(Beginning of DATA PROVIDED)

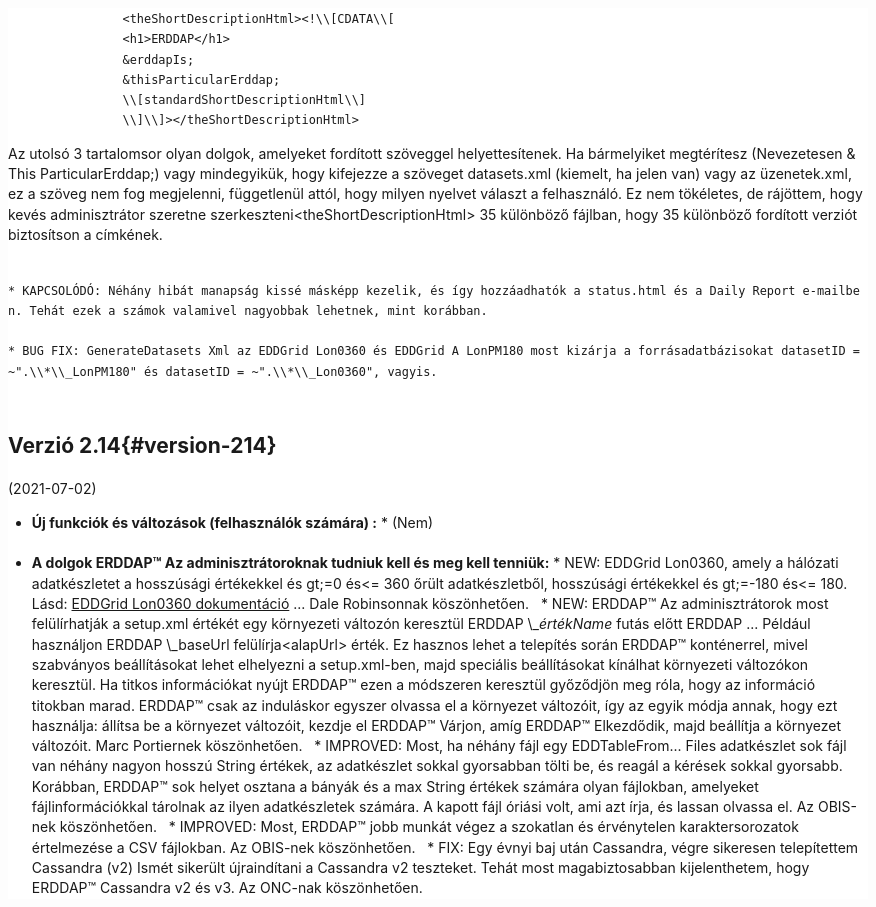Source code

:                 
```
                <theShortDescriptionHtml><!\\[CDATA\\[ 
                <h1>ERDDAP</h1>
                &erddapIs;
                &thisParticularErddap;
                \\[standardShortDescriptionHtml\\]
                \\]\\]></theShortDescriptionHtml>
```
Az utolsó 3 tartalomsor olyan dolgok, amelyeket fordított szöveggel helyettesítenek. Ha bármelyiket megtérítesz (Nevezetesen & This ParticularErddap;) vagy mindegyikük, hogy kifejezze a szöveget datasets.xml   (kiemelt, ha jelen van) vagy az üzenetek.xml, ez a szöveg nem fog megjelenni, függetlenül attól, hogy milyen nyelvet választ a felhasználó. Ez nem tökéletes, de rájöttem, hogy kevés adminisztrátor szeretne szerkeszteni&lt;theShortDescriptionHtml&gt; 35 különböző fájlban, hogy 35 különböző fordított verziót biztosítson a címkének.
        
          
         
    * KAPCSOLÓDÓ: Néhány hibát manapság kissé másképp kezelik, és így hozzáadhatók a status.html és a Daily Report e-mailben. Tehát ezek a számok valamivel nagyobbak lehetnek, mint korábban.
         
    * BUG FIX: GenerateDatasets Xml az EDDGrid Lon0360 és EDDGrid A LonPM180 most kizárja a forrásadatbázisokat datasetID = ~".\\*\\_LonPM180" és datasetID = ~".\\*\\_Lon0360", vagyis.
         

## Verzió 2.14{#version-214} 
 (2021-07-02) 

*    **Új funkciók és változások (felhasználók számára) :** 
    *    (Nem)   
         
*    **A dolgok ERDDAP™ Az adminisztrátoroknak tudniuk kell és meg kell tenniük:** 
    * NEW: EDDGrid Lon0360, amely a hálózati adatkészletet a hosszúsági értékekkel és gt;=0 és&lt;= 360 őrült adatkészletből, hosszúsági értékekkel és gt;=-180 és&lt;= 180. Lásd: [ EDDGrid Lon0360 dokumentáció](/docs/server-admin/datasets#eddgridlon0360) ... Dale Robinsonnak köszönhetően.
         
    * NEW: ERDDAP™ Az adminisztrátorok most felülírhatják a setup.xml értékét egy környezeti változón keresztül ERDDAP \\__értékName_ futás előtt ERDDAP ... Például használjon ERDDAP \\_baseUrl felülírja&lt;alapUrl&gt; érték. Ez hasznos lehet a telepítés során ERDDAP™ konténerrel, mivel szabványos beállításokat lehet elhelyezni a setup.xml-ben, majd speciális beállításokat kínálhat környezeti változókon keresztül. Ha titkos információkat nyújt ERDDAP™ ezen a módszeren keresztül győződjön meg róla, hogy az információ titokban marad. ERDDAP™ csak az induláskor egyszer olvassa el a környezet változóit, így az egyik módja annak, hogy ezt használja: állítsa be a környezet változóit, kezdje el ERDDAP™ Várjon, amíg ERDDAP™ Elkezdődik, majd beállítja a környezet változóit. Marc Portiernek köszönhetően.
         
    * IMPROVED: Most, ha néhány fájl egy EDDTableFrom... Files adatkészlet sok fájl van néhány nagyon hosszú String értékek, az adatkészlet sokkal gyorsabban tölti be, és reagál a kérések sokkal gyorsabb. Korábban, ERDDAP™ sok helyet osztana a bányák és a max String értékek számára olyan fájlokban, amelyeket fájlinformációkkal tárolnak az ilyen adatkészletek számára. A kapott fájl óriási volt, ami azt írja, és lassan olvassa el. Az OBIS-nek köszönhetően.
         
    * IMPROVED: Most, ERDDAP™ jobb munkát végez a szokatlan és érvénytelen karaktersorozatok értelmezése a CSV fájlokban. Az OBIS-nek köszönhetően.
         
    * FIX: Egy évnyi baj után Cassandra, végre sikeresen telepítettem Cassandra (v2) Ismét sikerült újraindítani a Cassandra v2 teszteket. Tehát most magabiztosabban kijelenthetem, hogy ERDDAP™ Cassandra v2 és v3. Az ONC-nak köszönhetően.
         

(End of DATA PROVIDED)

### TASK DETAILS:
Among the records above, only the lines between the line holding "lehetnek, mint korábban." and the line holding "meg kell tenniük:**", inclusive, are to be output, exactly as written.

### OUTPUT OF THE EXERCISE:
    * KAPCSOLÓDÓ: Néhány hibát manapság kissé másképp kezelik, és így hozzáadhatók a status.html és a Daily Report e-mailben. Tehát ezek a számok valamivel nagyobbak lehetnek, mint korábban.
         
    * BUG FIX: GenerateDatasets Xml az EDDGrid Lon0360 és EDDGrid A LonPM180 most kizárja a forrásadatbázisokat datasetID = ~".\\*\\_LonPM180" és datasetID = ~".\\*\\_Lon0360", vagyis.
         

## Verzió 2.14{#version-214} 
 (2021-07-02) 

*    **Új funkciók és változások (felhasználók számára) :** 
    *    (Nem)   
         
*    **A dolgok ERDDAP™ Az adminisztrátoroknak tudniuk kell és meg kell tenniük:** 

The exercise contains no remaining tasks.